→ Arbeitsaufträge
A - Prüfen Sie, ob die folgenden Aussagen mit dem Text über Missbrauch in der katholischen Kirche übereinstimmen: (i) Neuerdings bittet fast jede Woche ein Bischof öffentlich um Vergebung. (ii) Die katholische Theologie bemüht sich erst seit wenigen Jahren um einen erneuerten Umgang mit Sexualität. (iii) Papst Franziskus fordert in „Amoris Laetitia“ eine inklusive Pastoral. Beantworten Sie jede Aussage mit Ja oder Nein und zitieren Sie die entscheidende Stelle wörtlich.
B - Führen Sie den Text über Missbrauch in der katholischen Kirche mit einem weiteren Absatz fort, der an seinen letzten Satz anschließt.

→ Vorliegender Text
Fast wöchentlich unterzieht sich neuerdings ein sichtlich betroffener Bischof einem öffentlichen Vergebungsritual, bittet „im Namen der Kirche“ die Opfer um Verzeihung. Was sonst sollte er auch tun? Doch die kollektive Schamkultur[3], die hier jedes Mal strapaziert wird, lässt mich ratlos zurück: In wessen Namen entschuldigen sich die Bischöfe? Ich habe niemanden sexuell missbraucht und ich bemühe mich, die Selbstbestimmung und die Freiheit der mir anvertrauten Personen in einem umfassenden Sinn zu achten. Muss ich mich als Katholikin sozusagen „fremd schämen“? Wäre damit der heilige Leib der Kirche endlich vom Makel einer „zügellosen Sexualität“ befreit, die laut Aussage etlicher Kardinäle letztlich aufs Konto der Reformer geht, also auf meines?[4]

Wie eigentlich kommen junge Frauen einer Gesellschaft wie der unsrigen dazu, jahrelang all das mit sich machen zu lassen, was in der Dokumentation gezeigt wird? Wie sind sie im 21. Jahrhundert aufgewachsen, welche Elternhäuser hatten sie? Welche Mütter haben ihnen das „Nein sagen“ beigebracht? Welche Erziehungsstile gab es zuhause: Laissez-faire oder autoritär? Wurden sie vor Emanzipation und Selbstbestimmung gewarnt? Hat man ihnen von der „gefährlichen Gender-Ideologie“ erzählt, welche so viele Amtsträger der katholischen Kirche derzeit in ganz Europa so vehement bekämpfen und die sie dazu bringt, die reale Not von Frauen zu übersehen?[5] Oder haben sie ganz von sich aus das Loblied der weiblichen Selbstlosigkeit anzustimmen begonnen und Kategorien wie Autonomie und Emanzipation – sozusagen die Flaggschiffe der Frauenbewegung in Europa – als überflüssig ad acta gelegt, weil das derzeit auf Instagram wieder en vogue ist? Hat man sie „Respekt vor dem Priester“ gelehrt ‑ egal was er tut? Wo waren die Mitschwestern in den Orden und neuen geistlichen Gemeinschaften, in deren Häusern sich jahrelange Vergewaltigungen durch geistliche Begleiter abgespielt haben? Die wörtliche Sprachlosigkeit der Opfer, die in den Interviews dokumentiert ist, wirkt nach: „Ich hatte keinen Namen dafür, was da passiert ist. Das Wort ‚Vergewaltigung‘ war noch nicht in meinem Kopf.“

Seit Jahrzehnten bemüht sich die katholische Theologie, hier allen voran die theologische Ethik, um einen anderen und erneuerten Umgang mit Sexualität. Dies betrifft nicht nur einen wertschätzenden Umgang mit Menschen, die in anderen Lebensformen als der traditionellen Ehe ihr Glück finden, wie ihn auch Papst Franziskus in seinem nachsynodalen Apostolischen Schreiben „Amoris Laetitia“ im Namen einer inklusiven Pastoral fordert. Es betrifft auch die geschlechteranthropologischen Grundlagen der Sexualethik. So ist in der Rezeption der Kategorie Gender das Paradigma der Komplementarität seit langem in Diskussion und mit ihm die metaphysische Überhöhung insbesondere einer festzementierten Weiblichkeitsideologie (neben asexueller Männlichkeit), die bar jeglichen Geschichtsbewusstseins ist. Die Kategorien Freiheit und Selbstbestimmung, die Doris Wagner in ihrem Buch zu Recht einfordert, hat die Amtskirche vor allem in Bezug auf Frauen bislang kaum zu denken gewagt.[6] Sie sind weder im spirituellen noch im moralisch-ethischen (u.a. auch im reproduktiven) Bereich wirklich präsent oder gar hoch geschätzt, sondern im Gegenteil: Selbstbestimmung und Autonomie ‑ noch dazu von Frauen ‑ stehen stets unter dem Generalverdacht, Einfallstore des Atheismus zu sein. Das Ergebnis einer solchen autonomiefeindlichen Mentalität, die sich in Handlungen und Haltungen gleichermaßen niederschlägt, sehen wir jetzt so deutlich wie nie zuvor.

→ Bereitgestelltes Material
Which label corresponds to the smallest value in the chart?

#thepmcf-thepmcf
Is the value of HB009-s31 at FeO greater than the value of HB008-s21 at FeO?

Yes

→ Lösungen
A -
(i) Ja: „Fast wöchentlich unterzieht sich neuerdings ein sichtlich betroffener Bischof einem öffentlichen Vergebungsritual“.
(ii) Nein: „Seit Jahrzehnten bemüht sich die katholische Theologie, hier allen voran die theologische Ethik, um einen anderen und erneuerten Umgang mit Sexualität.“
(iii) Ja: „wie ihn auch Papst Franziskus in seinem nachsynodalen Apostolischen Schreiben „Amoris Laetitia“ im Namen einer inklusiven Pastoral fordert“.

B -
Schon meine eigenen theologischen Lehrer kämpften während meines Studiums in Deutschland in den 90er Jahren mit Anzeigen aus Rom, wurden dorthin zitiert, distanzierten sich oder auch nicht (je nach persönlichem Leidensdruck), meldeten tapfer weiterhin strukturellen Reformbedarf an und legten Konzepte für eine neue Rolle von Frauen in Leitungsfunktionen oder auch der normativen Neubewertung insbesondere von Homosexualität vor. Ganz zu schweigen von all den Kolleginnen, die ihre Theologie abseits akademischer Institutionen betreiben mussten/müssen, weil sie niemals einen Lehrstuhl erhalten haben oder auch heute noch öffentlich für Publikationen gerügt werden.[7] Warum hat man sie diszipliniert oder suspendiert, ihnen mangelnden Glauben unterstellt und zum Gebet aufgerufen, anstatt endlich Reformen anzupacken? Etliche von ihnen sind bereits verstorben oder haben die Kirche mittlerweile verlassen.[8] Ich bin sicher: Sie stünden heute genau wie ich erschüttert und zornig vor dem Scherbenhaufen.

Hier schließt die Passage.